[DATASET SECTION]

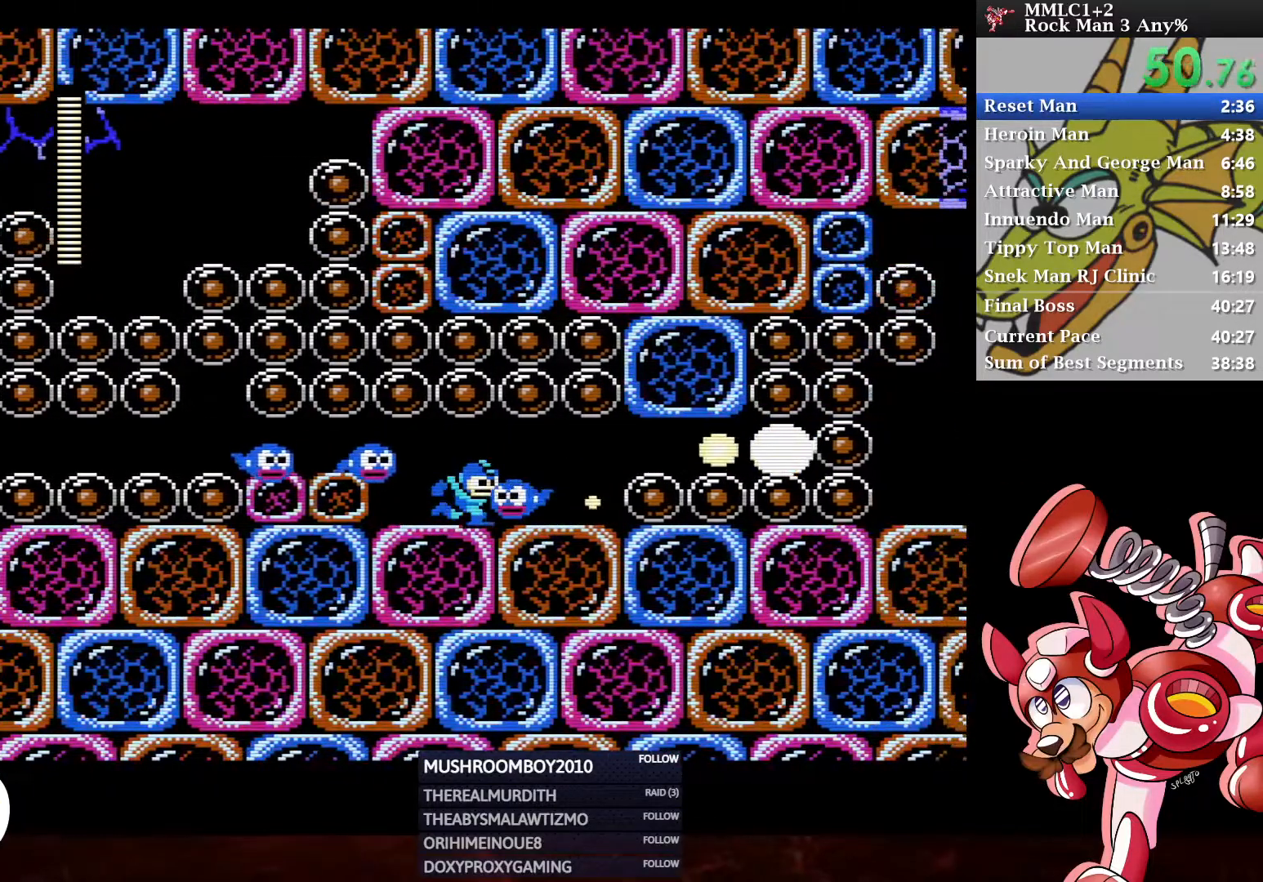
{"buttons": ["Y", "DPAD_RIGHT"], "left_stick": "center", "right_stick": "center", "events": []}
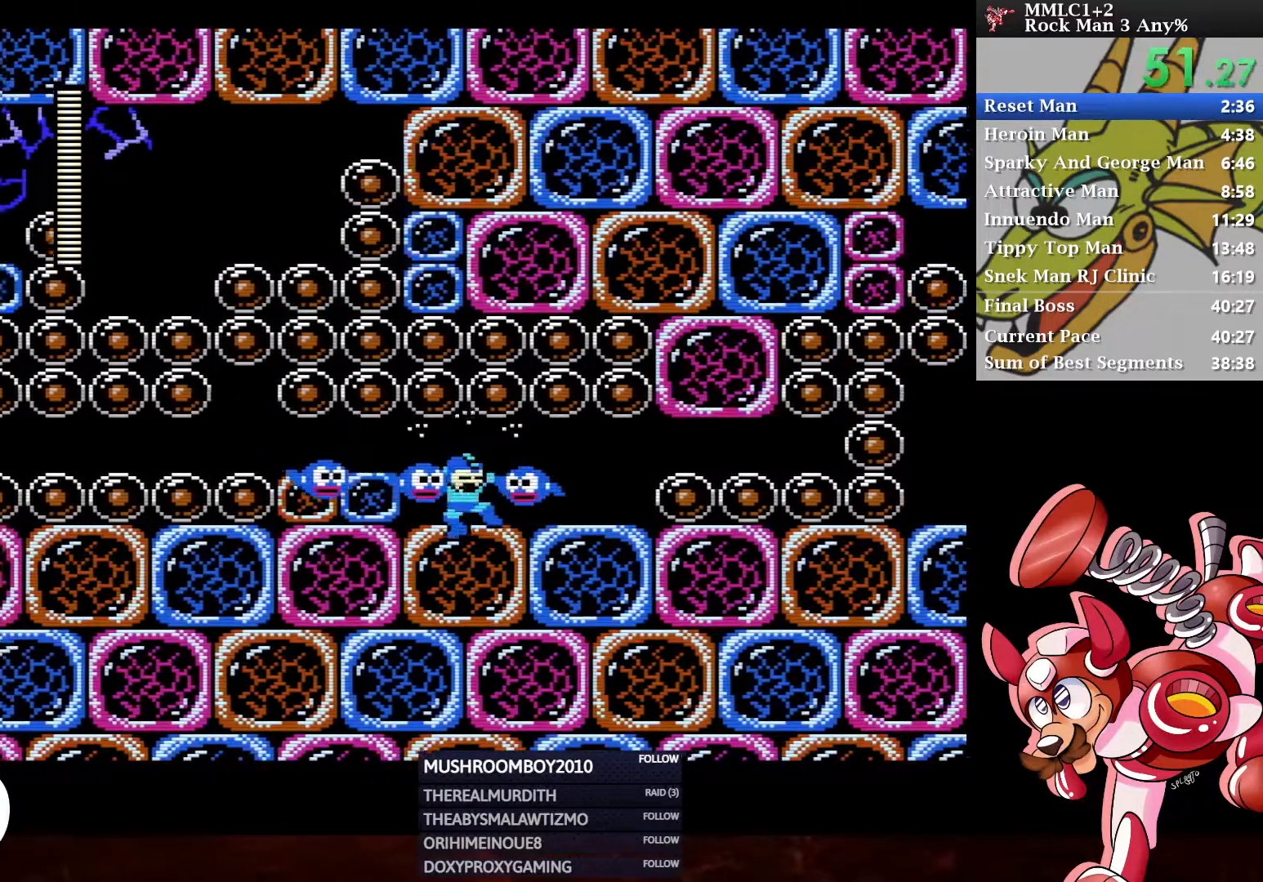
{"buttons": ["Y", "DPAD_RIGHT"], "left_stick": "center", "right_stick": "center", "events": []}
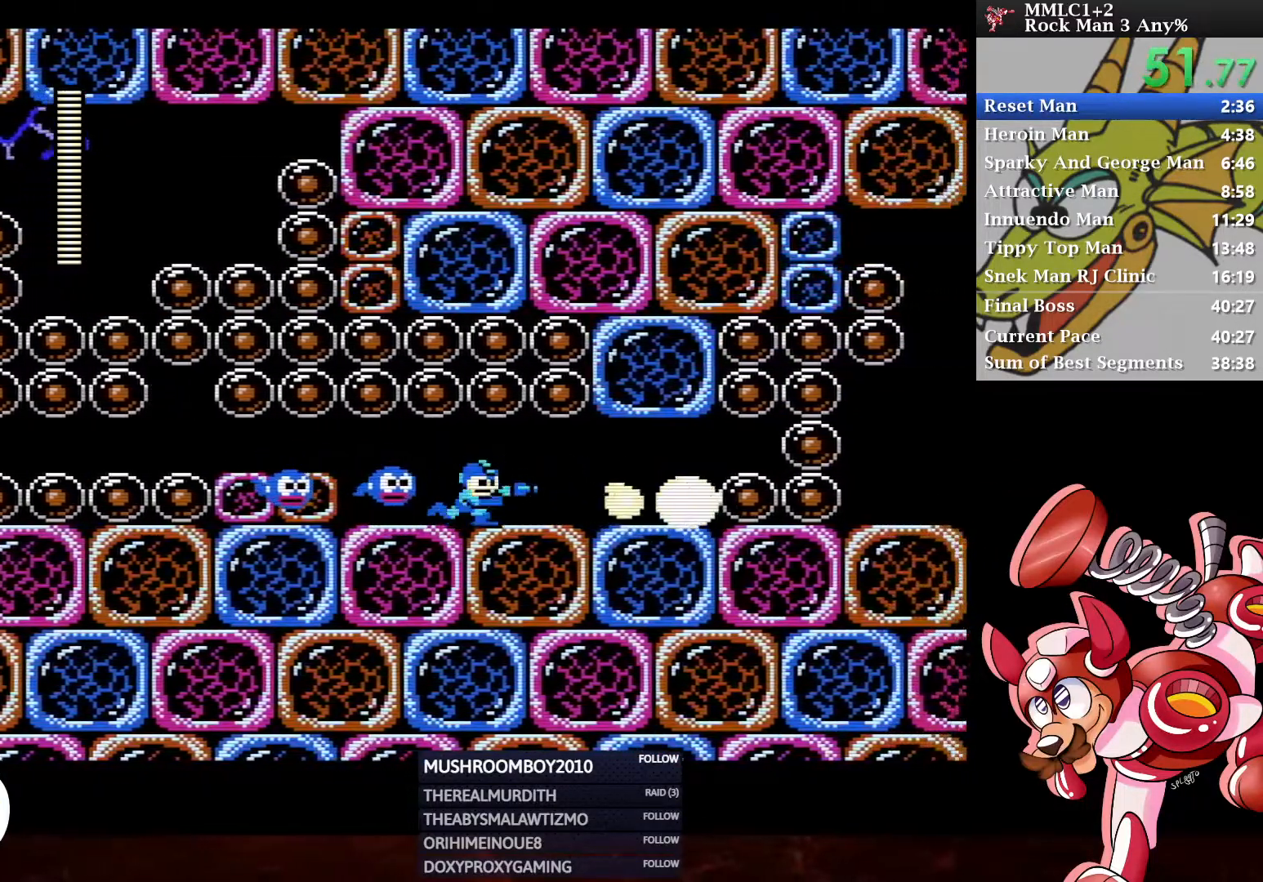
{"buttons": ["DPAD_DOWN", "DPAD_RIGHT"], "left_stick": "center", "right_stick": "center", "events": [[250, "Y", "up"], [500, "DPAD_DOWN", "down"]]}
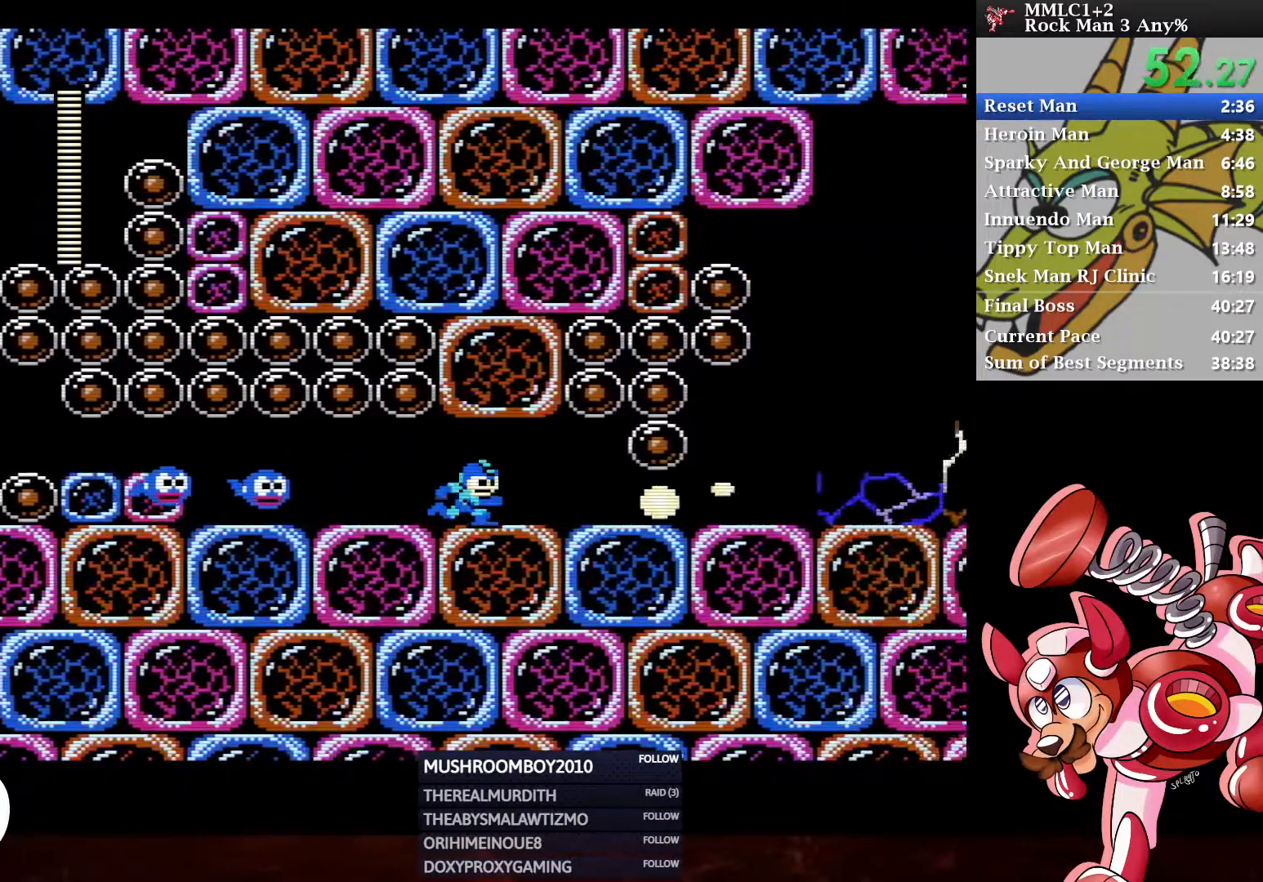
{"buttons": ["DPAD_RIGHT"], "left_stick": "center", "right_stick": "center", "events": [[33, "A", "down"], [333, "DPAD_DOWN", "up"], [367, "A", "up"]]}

[REQUIRED WORK] Return the material word for word. Pictures are not part of the copy.

[ANSWER BOX]
{"buttons": ["Y", "DPAD_RIGHT"], "left_stick": "center", "right_stick": "center", "events": []}
{"buttons": ["Y", "DPAD_RIGHT"], "left_stick": "center", "right_stick": "center", "events": []}
{"buttons": ["DPAD_DOWN", "DPAD_RIGHT"], "left_stick": "center", "right_stick": "center", "events": [[250, "Y", "up"], [500, "DPAD_DOWN", "down"]]}
{"buttons": ["DPAD_RIGHT"], "left_stick": "center", "right_stick": "center", "events": [[33, "A", "down"], [333, "DPAD_DOWN", "up"], [367, "A", "up"]]}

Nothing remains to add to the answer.